Multibeam Corporation
- Industry: Semiconductor industry
- Founded: 2010; 16 years ago
- Headquarters: Santa Clara, California
- Key people: David K. Lam (Chairman)
- Products: E-beam lithography systems for the semiconductor industry
- Website: http://www.multibeamcorp.com

= Multibeam Corporation =

American semiconductor designing company

Multibeam is an American corporation that engages in the design, manufacture, and sale of semiconductor processing equipment used in the fabrication of integrated circuits. Headquartered in Santa Clara, in the Silicon Valley, Multibeam is led by Dr.

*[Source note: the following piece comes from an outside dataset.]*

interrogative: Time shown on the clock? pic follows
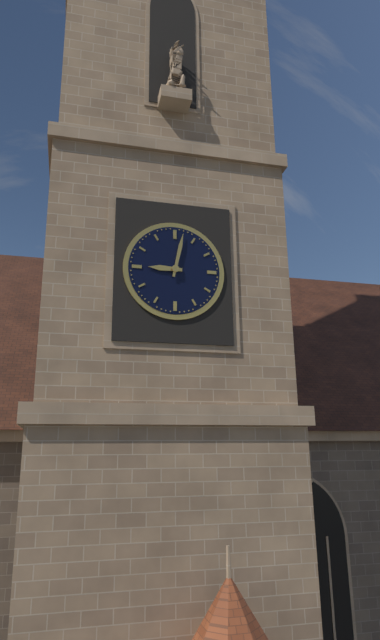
9:02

David K. Lam, the founder and first CEO of Lam Research. Multibeam Corporation is a member of the eBeam Initiative.

==History==

Multibeam shipped its first MEBL platform to SkyWater Technology, in Bloomington, Minnesota, in July 2024.

==Technology==
Multibeam developed miniature, all-electrostatic columns for e-beam lithography, that provide a maskless and high throughput platform for writing nanoscale IC patterns seamlessly across full wafers. Arrays of e-beam columns operate simultaneously and in parallel to increase wafer processing speed. With over 35 patents issued, these multi-column e-beam lithography (MEBL) systems enable an array of direct write lithography applications, including Complementary E-Beam Lithography (CEBL), Secure Chip ID, Advanced Packaging Interposers, Photonics, and other applications where precise, nanometer-scale features are required.

==Applications==

- Complementary Electron Beam Lithography (CEBL) works with optical lithography to pattern cuts (of lines in "lines-and-cuts" layout) and holes (i.e., contacts and vias) with no masks.
- Secure Chip ID embeds unique security information in each IC including chip ID, IP or MAC address, and chip-specific information such as keys used in encryption. Chip ID is used for supply chain traceability and to detect counterfeits. Hardware-embedded encryption keys are used to authenticate software. Chip-specific information written into bit registers is non-volatile.
- Advanced Packaging Interposers can be used in chip fabrication in semiconductor chip packaging applications where high performance, low power, long battery life and compact size are needed. Patterns can be varied on a small scale over a large field with nanometer resolutions. Used in high volume or batch production of System in a Package (SiP), MEMS & Sensor Packaging, Fan Out Packaging, and 2.5D/3D IC Packaging.
- Photonics applications benefit from the flexibility of creating high precision curvilinear and varying patterns over wide fields of view for the generation, control, and channeling of light.